You need to provide more details about the process of how you accelerate the clocks to compute any answer. If you start accelerate all the clocks at the same instant as defined by the notion of simultaneity in frame S, you can get an answer, but you need to specify the details.

Note that starting the acceleration at some instant of time in frame S is a different problem from starting the acceleration at some instant of time in S', due to the relativity of simultaneity.

The fact that you omit the important detail of exactly how you accelerate the clocks suggests to me that you suffer from the common blind spot of the issue of the relativity of simultaneity. Unfortunately this is both very common and tends to take up a lot of time as people resist getting the point :(.

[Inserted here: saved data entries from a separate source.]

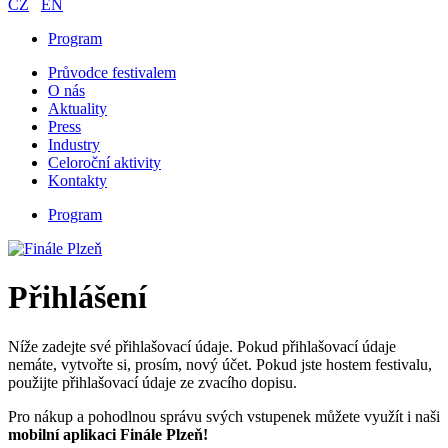
CZ
EN
Program
Průvodce festivalem
O nás
Aktuality
Press
Industry
Celoroční aktivity
Kontakty
Program
Přihlášení
Níže zadejte své přihlašovací údaje. Pokud přihlašovací údaje
nemáte, vytvořte si, prosím, nový účet. Pokud jste hostem festivalu,
použijte přihlašovací údaje ze zvacího dopisu.
Pro nákup a pohodlnou správu svých vstupenek můžete využít i naši
mobilní aplikaci Finále Plzeň!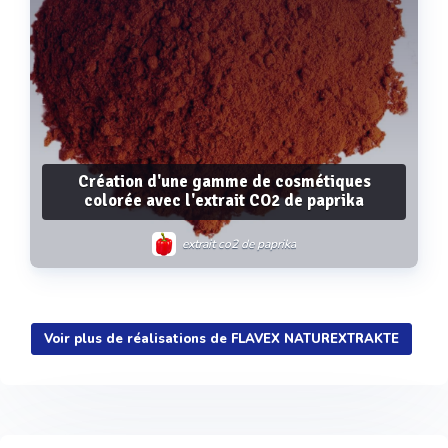
Création d'une gamme de cosmétiques
colorée avec l'extrait CO2 de paprika
extrait co2 de paprika
Voir plus de réalisations de FLAVEX NATUREXTRAKTE
Voir plus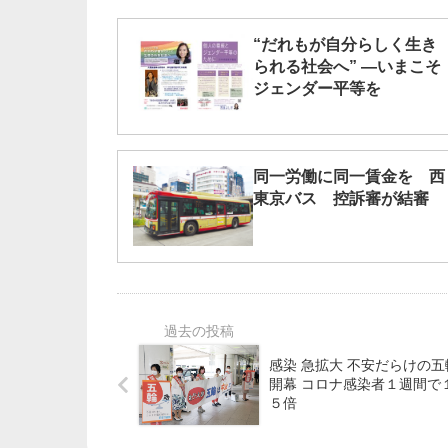
“だれもが自分らしく生き
られる社会へ” ―いまこそ
ジェンダー平等を
同一労働に同一賃金を 西
東京バス 控訴審が結審
感染 急拡大 不安だらけの五
開幕 コロナ感染者１週間で
５倍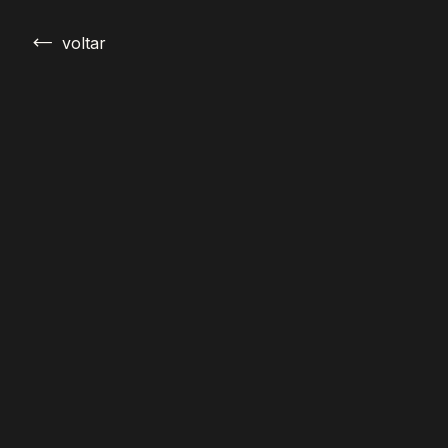
←
voltar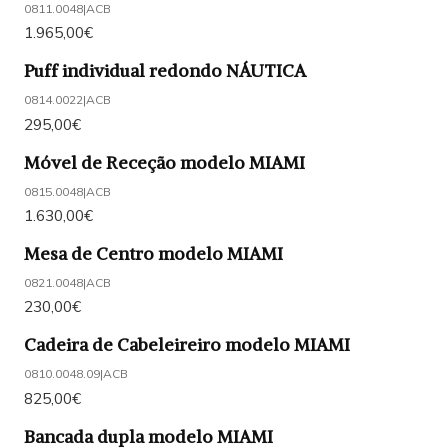
0811.0048
|
ACB
1.965,00€
Puff individual redondo NÁUTICA
0814.0022
|
ACB
295,00€
Móvel de Receção modelo MIAMI
0815.0048
|
ACB
1.630,00€
Mesa de Centro modelo MIAMI
0821.0048
|
ACB
230,00€
Cadeira de Cabeleireiro modelo MIAMI
0810.0048.09
|
ACB
825,00€
Bancada dupla modelo MIAMI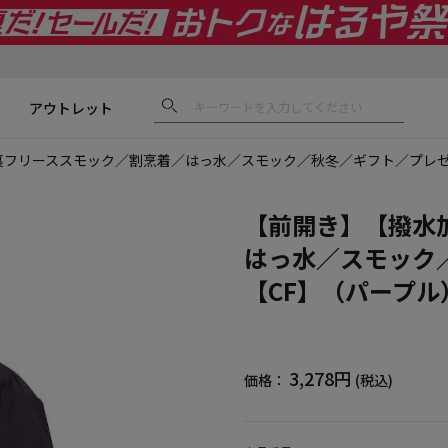
アウトレット
裏フリーススモック／割烹着／はっ水／スモック／秋冬／ギフト／プレゼ
【前開き】【撥水
はっ水／スモック
【CF】（パープル
3,278円
価格：
(税込)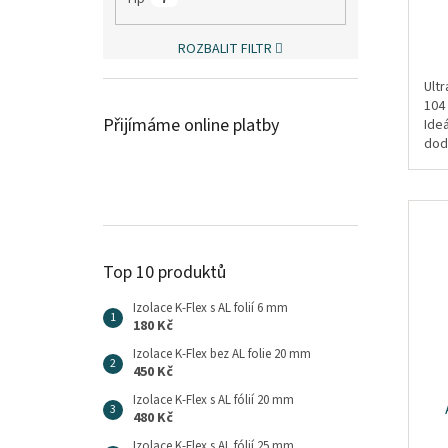
ROZBALIT FILTR
Ult
104
Přijímáme online platby
Ide
dod
pro
přip
Top 10 produktů
Izolace K-Flex s AL folií 6 mm
180 Kč
Izolace K-Flex bez AL folie 20 mm
450 Kč
Izolace K-Flex s AL fólií 20 mm
480 Kč
Izolace K-Flex s AL fólií 25 mm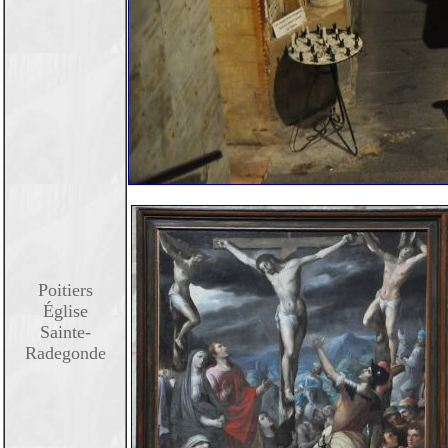
Poitiers
Église
Sainte-
Radegonde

This issue is also frequently discussed in the context of "Bell's spaceship paradox". See https://en.wikipedia.org/wiki/Bell's_spaceship_paradox or other sources. If you have two spaceships connected by a string , and they both accelerate identically in frame S, starting at the same time in frame S, the string will break. It's possible to find an acceleration profile that won't break the string, the sort of acceleration that preserves lengths is known as "Born rigid motion". Note that the breaking the string is a physical effect, independent of frame.
 
  • #16
Dale said:
The actual law of physics that governs the reading on a clock is obtained from the metric as* $$\Delta \tau = \frac{1}{c}\int_P \sqrt{-g_{\mu\nu}dx^\mu dx^\nu}$$ This is a completely general expression that works in any spacetime for any valid clock, regardless of gravity or acceleration, etc.
This is basically the clock hypothesis. When we claim that the rate of a clock doesn’t depend on its acceleration, we are actually talking of its proper acceleration (that's invariant across frames).